Inaugurating a FICCI conference here today on 'Insolvency and Bankruptcy Code; Ensuring Efficiency in Resolution Process', Mr Srinivas said that in the last two years of the 9000-odd cases referred to the NCLT from the IBC side, 50% have been disposed of, 85% of which relate to pre-admission disposal.
Mr Srinivas stressed on the utility of a 'pre-pack' insolvency model where a restructuring plan is agreed to in advance of a company declaring its insolvency. This could bring down the delays in the resolution process as such restructuring would then be posed to NCLT only for approval. Such a measure would go a long way in maximising value for the stakeholders and speed up the resolution process.
He urged the Committee of Creditors (CoC) involved in a resolution process to be more responsive and accountable and suggested that the maximum amount of information should be available in the public domain. This would help resolve matters transparently and lead to maximization of value for the creditors.Mr. Srinivas expressed the hope that in the next six months the pending issues in the way of the resolution process would be settled. This is bound to be reflected in the country's ranking in the World Bank?s 'Ease of doing Business' index, he added.
Dr M S Sahoo, Chairman, Insolvency and Bankruptcy Board of India, said that the Insolvency and Bankruptcy Code was not a panacea for resolution. IBC has been drafted under Section 247 of the Companies Act and the process has just begun. It would only be fair to give it three to five years to gain maturity, he added.IBC, he said, is like an orchestra and wants everyone to play. The CoC has to play it due role, attend meetings and take business decisions that are viable and add value for all.
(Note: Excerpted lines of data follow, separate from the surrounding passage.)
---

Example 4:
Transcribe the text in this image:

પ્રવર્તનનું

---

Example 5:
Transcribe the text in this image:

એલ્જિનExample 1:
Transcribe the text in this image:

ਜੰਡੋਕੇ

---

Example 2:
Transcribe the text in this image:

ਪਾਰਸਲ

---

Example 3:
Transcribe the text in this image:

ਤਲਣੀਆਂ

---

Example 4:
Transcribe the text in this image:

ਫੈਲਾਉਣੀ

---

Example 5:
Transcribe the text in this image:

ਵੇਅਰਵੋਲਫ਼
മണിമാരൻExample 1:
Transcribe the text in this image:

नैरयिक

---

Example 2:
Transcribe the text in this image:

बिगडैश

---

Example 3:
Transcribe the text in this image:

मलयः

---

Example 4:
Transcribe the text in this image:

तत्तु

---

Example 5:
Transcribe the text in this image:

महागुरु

Mr Harsh Pati Singhania, Past President, FICCI and Vice Chairman and Managing Director, J K Paper Ltd., said that for the Code to be more robust and effective, the sanctity of the resolution process, fair play and legally compliant actions must take precedence over any other extraneous actions. FICCI hopes that as the Rules and the Code evolves further, there would be absolute certainty and transparency, leaving no scope for misinterpretation or confusion.
He said that with recent amendments in the Code, the role of CoC has not only become onerous but is also subject to greater scrutiny. Their role in the resolution of stressed assets including its price discovery is deep and pervasive. Industry feels that for CoC to be more responsive, assertive and pragmatic, some guidelines for their actions may be prescribed.
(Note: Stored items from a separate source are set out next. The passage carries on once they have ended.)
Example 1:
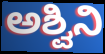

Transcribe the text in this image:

ಅಶ್ವಿನಿ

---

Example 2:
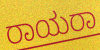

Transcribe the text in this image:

ರಾಯರಾ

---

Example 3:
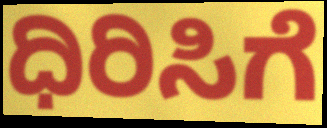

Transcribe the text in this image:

ಧಿರಿಸಿಗೆ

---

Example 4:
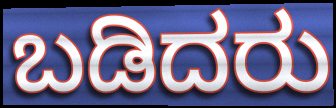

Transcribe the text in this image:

ಬಡಿದರು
Mr Uday Bhansali, President - Financial Advisory, Deloitte, stressed the importance of interim finances for the insolvent company. Lenders, he said, were unwilling to provide even 2% of the final realizable amount to keep the company going. This resulted in the stoppage of the company?s operations, employee resignations and a dramatic deterioration of the financial health of a company.
Ms Vijaya Sampath, Chair, FICCI Corporate Laws Committee, said that while the resolution process was still work-in-progress, the speed with which it was going was encouraging. The law itself was adapting to the ground realities even as there was a need to balance the conflicting interests of the creditors (home buyers) and the financial creditors (lenders).